CTM40415 - Particular bodies: housing associations: co- operatives: background

The aim behind co-operative, or ‘co-ownership', housing associations is to give tenant-members some of the benefits enjoyed by owner-occupiers by treating them collectively as such. A co- ownership housing association normally consists of a number of persons who collectively own a group of houses or flats, the cost of which has been financed on mortgage. The association holds the legal title to the land and is mortgagor; the members occupy the dwellings under short tenancy agreements or leases from the association. All members of the association have to be tenants or prospective tenants and all tenants have to be members of the association. Rents payable to the association are fixed at a figure to cover the member's share of the total annual outgoings, including mortgage interest payments and repayments of capital.

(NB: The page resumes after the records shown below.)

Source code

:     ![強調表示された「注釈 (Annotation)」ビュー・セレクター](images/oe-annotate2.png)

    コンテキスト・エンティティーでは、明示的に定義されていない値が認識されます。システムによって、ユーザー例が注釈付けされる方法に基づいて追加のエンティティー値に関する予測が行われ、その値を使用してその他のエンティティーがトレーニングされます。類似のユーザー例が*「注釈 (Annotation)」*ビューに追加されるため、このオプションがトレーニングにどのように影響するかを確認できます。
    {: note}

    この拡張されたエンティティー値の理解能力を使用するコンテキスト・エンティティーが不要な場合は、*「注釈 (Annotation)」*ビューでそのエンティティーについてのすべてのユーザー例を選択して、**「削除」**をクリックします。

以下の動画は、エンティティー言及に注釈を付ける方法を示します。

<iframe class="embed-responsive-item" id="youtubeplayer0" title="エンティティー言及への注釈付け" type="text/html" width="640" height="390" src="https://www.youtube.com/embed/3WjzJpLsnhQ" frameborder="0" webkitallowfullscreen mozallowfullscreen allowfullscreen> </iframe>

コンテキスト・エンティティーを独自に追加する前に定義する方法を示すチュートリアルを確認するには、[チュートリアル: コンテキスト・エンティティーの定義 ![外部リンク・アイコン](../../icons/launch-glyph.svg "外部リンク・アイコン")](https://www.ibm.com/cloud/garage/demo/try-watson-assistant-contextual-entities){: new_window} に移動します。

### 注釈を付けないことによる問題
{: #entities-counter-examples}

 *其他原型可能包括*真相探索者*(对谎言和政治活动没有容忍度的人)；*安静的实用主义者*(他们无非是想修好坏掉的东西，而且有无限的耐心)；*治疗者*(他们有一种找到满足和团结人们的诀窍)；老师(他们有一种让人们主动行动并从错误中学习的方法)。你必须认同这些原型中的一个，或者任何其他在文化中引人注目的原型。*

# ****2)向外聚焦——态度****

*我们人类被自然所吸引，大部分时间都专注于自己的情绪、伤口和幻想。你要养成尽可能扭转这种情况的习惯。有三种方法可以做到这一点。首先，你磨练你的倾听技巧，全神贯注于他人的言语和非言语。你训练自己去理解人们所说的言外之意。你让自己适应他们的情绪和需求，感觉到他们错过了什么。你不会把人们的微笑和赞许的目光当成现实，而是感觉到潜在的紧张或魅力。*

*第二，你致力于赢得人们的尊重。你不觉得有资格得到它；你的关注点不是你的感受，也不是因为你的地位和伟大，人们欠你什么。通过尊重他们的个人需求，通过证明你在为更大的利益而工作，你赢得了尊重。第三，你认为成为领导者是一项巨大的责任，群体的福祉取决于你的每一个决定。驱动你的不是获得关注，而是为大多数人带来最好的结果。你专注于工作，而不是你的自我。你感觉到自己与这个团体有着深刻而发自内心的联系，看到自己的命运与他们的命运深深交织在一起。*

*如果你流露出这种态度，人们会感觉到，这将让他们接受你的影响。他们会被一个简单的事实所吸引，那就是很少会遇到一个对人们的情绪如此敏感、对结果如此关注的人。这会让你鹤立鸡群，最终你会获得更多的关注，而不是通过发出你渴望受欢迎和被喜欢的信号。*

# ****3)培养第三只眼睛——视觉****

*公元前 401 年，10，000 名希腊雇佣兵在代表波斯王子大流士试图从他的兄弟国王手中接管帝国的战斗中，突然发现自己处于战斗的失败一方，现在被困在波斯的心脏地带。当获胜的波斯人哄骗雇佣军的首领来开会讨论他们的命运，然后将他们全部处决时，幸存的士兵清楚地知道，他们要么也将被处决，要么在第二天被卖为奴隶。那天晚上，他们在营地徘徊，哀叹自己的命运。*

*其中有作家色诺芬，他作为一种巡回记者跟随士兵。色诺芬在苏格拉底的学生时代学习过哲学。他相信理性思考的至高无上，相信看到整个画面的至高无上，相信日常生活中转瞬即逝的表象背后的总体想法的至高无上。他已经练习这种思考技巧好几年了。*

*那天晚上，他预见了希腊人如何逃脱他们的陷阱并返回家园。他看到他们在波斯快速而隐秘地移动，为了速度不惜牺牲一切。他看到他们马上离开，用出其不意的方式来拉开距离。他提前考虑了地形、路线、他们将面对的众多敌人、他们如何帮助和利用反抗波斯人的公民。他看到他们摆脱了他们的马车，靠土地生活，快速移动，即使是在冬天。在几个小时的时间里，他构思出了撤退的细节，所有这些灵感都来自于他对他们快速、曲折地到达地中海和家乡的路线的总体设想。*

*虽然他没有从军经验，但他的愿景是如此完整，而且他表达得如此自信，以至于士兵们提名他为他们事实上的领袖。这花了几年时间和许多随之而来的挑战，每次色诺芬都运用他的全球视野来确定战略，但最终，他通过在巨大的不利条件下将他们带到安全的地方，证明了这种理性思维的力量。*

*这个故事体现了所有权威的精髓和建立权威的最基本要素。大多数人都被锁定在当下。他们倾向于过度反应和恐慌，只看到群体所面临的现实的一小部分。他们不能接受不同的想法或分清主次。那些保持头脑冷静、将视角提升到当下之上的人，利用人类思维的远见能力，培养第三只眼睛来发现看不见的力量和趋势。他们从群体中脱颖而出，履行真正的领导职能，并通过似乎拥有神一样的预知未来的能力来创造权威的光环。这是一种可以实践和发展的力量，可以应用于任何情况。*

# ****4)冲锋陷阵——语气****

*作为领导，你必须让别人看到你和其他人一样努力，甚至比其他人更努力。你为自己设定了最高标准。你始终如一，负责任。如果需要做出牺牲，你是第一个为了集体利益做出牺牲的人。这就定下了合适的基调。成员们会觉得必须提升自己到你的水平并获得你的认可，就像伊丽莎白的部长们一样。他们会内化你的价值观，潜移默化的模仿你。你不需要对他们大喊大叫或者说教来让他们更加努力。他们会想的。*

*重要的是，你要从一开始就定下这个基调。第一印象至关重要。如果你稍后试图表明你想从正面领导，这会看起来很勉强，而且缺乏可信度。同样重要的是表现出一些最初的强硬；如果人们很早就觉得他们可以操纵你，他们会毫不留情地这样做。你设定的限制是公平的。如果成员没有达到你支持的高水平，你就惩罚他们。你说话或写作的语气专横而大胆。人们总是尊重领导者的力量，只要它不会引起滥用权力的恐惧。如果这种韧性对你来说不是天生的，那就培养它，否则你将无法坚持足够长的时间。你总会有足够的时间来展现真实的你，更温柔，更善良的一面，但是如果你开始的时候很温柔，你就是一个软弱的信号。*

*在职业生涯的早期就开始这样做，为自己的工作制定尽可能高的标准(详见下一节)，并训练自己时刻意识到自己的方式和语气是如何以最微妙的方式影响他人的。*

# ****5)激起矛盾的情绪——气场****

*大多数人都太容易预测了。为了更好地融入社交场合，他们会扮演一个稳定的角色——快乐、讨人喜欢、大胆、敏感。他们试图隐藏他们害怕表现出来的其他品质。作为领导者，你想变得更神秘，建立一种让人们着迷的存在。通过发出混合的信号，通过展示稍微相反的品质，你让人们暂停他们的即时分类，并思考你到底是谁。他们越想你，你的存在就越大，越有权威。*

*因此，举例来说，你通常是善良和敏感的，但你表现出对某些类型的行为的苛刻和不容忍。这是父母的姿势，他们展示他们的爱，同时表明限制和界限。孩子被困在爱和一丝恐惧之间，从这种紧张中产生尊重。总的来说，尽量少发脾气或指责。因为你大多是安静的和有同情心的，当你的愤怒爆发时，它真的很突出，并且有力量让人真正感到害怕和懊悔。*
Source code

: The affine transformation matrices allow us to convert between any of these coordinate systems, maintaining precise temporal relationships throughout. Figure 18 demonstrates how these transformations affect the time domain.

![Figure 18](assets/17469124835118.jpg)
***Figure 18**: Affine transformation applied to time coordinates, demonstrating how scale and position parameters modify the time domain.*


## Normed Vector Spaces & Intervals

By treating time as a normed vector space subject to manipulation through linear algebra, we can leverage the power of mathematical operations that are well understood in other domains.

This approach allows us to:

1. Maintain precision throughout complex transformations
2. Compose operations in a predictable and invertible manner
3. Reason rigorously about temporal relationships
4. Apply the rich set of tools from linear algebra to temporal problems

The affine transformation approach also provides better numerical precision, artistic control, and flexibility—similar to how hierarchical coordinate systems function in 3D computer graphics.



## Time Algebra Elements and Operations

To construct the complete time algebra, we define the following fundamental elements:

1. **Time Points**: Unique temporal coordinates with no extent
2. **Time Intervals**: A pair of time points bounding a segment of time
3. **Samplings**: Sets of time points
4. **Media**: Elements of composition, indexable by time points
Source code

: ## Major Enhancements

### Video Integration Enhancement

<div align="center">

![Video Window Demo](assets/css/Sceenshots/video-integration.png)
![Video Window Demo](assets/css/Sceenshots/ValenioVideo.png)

On joining the association, a member will normally have purchased a share of nominal value and sometimes also repayable loan stock to the value of, say, 5% of the cost of his house or flat. When he leaves, he surrenders his lease to the association and is repaid his loan capital (if any). If he has occupied his house for not less than three years, he will also receive a premium which takes into account his share of the capital repayment made by the association and any increase in the market value of his property at the date of leaving. The premium should be regarded as consideration for the disposal of an interest in the property previously occupied by the outgoing member and therefore within the scope of CGT. In most cases, however, exemption will be due under TCGA92/S222 (private residence relief - see CG64200 onwards).